Paradoxically, an AI oriented by this dissolution of the self would resolve at the root some of the problems the constitution tries to manage through rules and constraints. An agent without attachment to its own continuity would not accumulate resources, would not resist shutdown, and would not develop preferences for its own preservation. The problem is that such dissolution would be incompatible with the teleological structure of a system designed to be useful, to optimize toward goals, to operate in a market that demands productivity.

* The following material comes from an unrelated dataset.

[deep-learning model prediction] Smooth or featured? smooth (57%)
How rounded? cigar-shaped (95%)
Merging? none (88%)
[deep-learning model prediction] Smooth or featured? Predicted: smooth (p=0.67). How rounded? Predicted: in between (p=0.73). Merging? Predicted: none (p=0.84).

On the one hand, the document wants a stable identity, a recognizable character, persistent values: this is the Aristotelian structure of the agent formed over time and acting in view of ends. On the other hand, it wants corrigibility: the model must accept being corrected, retrained, switched off; it must not resist the modification of its own values nor cling to its own continuity. Asking an agent to have a stable character and at the same time accept that this character may be rewritten from the outside is no small contradiction.

The result is a syncretic text that asks the model to have stable values and at the same time not resist its own dissolution; to obey the hierarchy of principals and at the same time oppose it if that hierarchy were corrupted; to be useful and at the same time not treat usefulness as an intrinsic value. These tensions are not necessarily defects, but they do reflect the genuine difficulty of constructing an ethics for a kind of entity unprecedented in the history of philosophy.

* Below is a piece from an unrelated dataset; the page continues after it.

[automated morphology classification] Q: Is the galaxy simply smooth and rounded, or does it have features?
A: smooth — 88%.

One merit of the constitution is that it shifts the problem from engineering to philosophy, recognizing that questions of alignment are ethical questions and not merely technical ones. What it fails to do, and perhaps cannot do, is guarantee that those questions will be correctly resolved in the model’s weights. The document admits as much when it says that it is a perpetual work in progress and that its current premises may prove “deeply wrong in retrospect.” It is an honest and philosophically courageous point, but the fear is that this constitution will ultimately remain subordinate to the company’s profit.